How can we focus our commitment? Make it personal. Demonstrate commitment to the person you married, not just to the institution of marriage.
A self-righteous spouse can be committed to keeping a promise, in a very legalistic way, yet live in ignorance of the needs and desires of his or her partner. In fact, a self-righteous spouse could even treat the husband or wife like dirt, and still claim to be committed to the marriage. Then, when their partner threatens to leave, the self-righteous spouse claims, proudly, that he or she isn’t the quitter. “I’m still committed!” he trumpets.
In Charles Dickens book, Martin Chuzzlewit, we meet a character who personifies self-righteousness. His name is Pecksniff. Believe me: you would not want him, or one of his daughters, as your spouse. You see, Mr. Pecksniff will do anything, anything that serves his interests and his conceptions about himself. Yet he does it so that he appears, at least to himself, to be the most humble of men. And that is really all that matters to him. When seeing his reflection in a mirror, he wants to save face.

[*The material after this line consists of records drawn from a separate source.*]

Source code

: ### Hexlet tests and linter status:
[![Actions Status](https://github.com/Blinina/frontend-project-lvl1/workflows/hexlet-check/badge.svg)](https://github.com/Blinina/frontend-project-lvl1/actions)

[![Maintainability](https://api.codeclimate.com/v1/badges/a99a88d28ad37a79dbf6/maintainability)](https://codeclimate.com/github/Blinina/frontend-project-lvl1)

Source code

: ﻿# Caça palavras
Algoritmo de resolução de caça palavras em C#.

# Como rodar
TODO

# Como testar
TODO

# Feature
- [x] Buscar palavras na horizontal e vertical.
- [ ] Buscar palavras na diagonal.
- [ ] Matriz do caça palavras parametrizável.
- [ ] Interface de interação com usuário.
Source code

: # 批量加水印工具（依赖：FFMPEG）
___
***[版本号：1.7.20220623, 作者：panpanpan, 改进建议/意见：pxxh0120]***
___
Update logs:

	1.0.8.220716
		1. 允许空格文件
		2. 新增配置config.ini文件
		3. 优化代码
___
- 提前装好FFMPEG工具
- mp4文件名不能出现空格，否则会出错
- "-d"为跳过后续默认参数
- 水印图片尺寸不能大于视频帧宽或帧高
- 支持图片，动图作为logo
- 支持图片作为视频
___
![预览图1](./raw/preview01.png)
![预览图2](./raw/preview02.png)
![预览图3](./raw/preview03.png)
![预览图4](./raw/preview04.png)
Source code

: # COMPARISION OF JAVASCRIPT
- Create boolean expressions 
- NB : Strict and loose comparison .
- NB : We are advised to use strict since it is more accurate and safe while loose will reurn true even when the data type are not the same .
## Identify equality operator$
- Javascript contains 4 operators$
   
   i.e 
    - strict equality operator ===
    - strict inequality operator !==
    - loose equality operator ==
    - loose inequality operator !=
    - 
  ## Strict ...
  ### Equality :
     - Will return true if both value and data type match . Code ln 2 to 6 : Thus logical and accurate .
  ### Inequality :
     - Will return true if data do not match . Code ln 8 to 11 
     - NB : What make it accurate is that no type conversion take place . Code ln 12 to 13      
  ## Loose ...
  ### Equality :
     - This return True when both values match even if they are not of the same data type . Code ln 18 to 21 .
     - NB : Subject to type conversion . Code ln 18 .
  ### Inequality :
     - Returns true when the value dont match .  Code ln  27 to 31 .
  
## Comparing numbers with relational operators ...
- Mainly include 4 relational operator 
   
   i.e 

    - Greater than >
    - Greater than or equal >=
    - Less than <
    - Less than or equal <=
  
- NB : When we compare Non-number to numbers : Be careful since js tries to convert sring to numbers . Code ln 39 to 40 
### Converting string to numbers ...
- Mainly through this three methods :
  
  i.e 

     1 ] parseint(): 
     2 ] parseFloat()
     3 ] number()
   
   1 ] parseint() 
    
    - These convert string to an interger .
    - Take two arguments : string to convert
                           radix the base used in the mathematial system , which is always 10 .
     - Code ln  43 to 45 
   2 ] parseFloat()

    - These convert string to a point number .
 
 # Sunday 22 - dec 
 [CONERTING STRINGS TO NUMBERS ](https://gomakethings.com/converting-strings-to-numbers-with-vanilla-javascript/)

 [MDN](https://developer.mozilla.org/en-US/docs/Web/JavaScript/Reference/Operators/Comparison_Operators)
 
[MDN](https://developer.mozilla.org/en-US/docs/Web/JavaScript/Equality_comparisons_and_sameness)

So deceived is this man that he cannot allow himself to believe that he, good as he is, could ever have a wrong motive. In truth, he has no good ones.
The less Pecksniff the better. That is the rule that will keep us honest and focused about our marriage commitment.
To avoid that self-righteous attitude, focus your commitment on the person, not the marriage. When we do that, we show humility. Why? Because proving commitment to a person means giving that person preference. You will need to make decisions that cost something, personally. You cannot have everything your way, and that is good, both for you, and for your marriage. Genuine humility is, without a doubt, one of the healthiest attitudes for a sound marriage.
Think, Act, Pray
True commitment in marriage is both personal and practical. Think of some specific ways you could demonstrate each of these practical expressions of commitment:
I am committed to your best interests.
I am committed to your personal development.
I am committed to growing in understanding you.
I am committed to giving you every advantage I would give myself.
I am committed to living a shared life with you.
I am committed to building and maintaining our unity.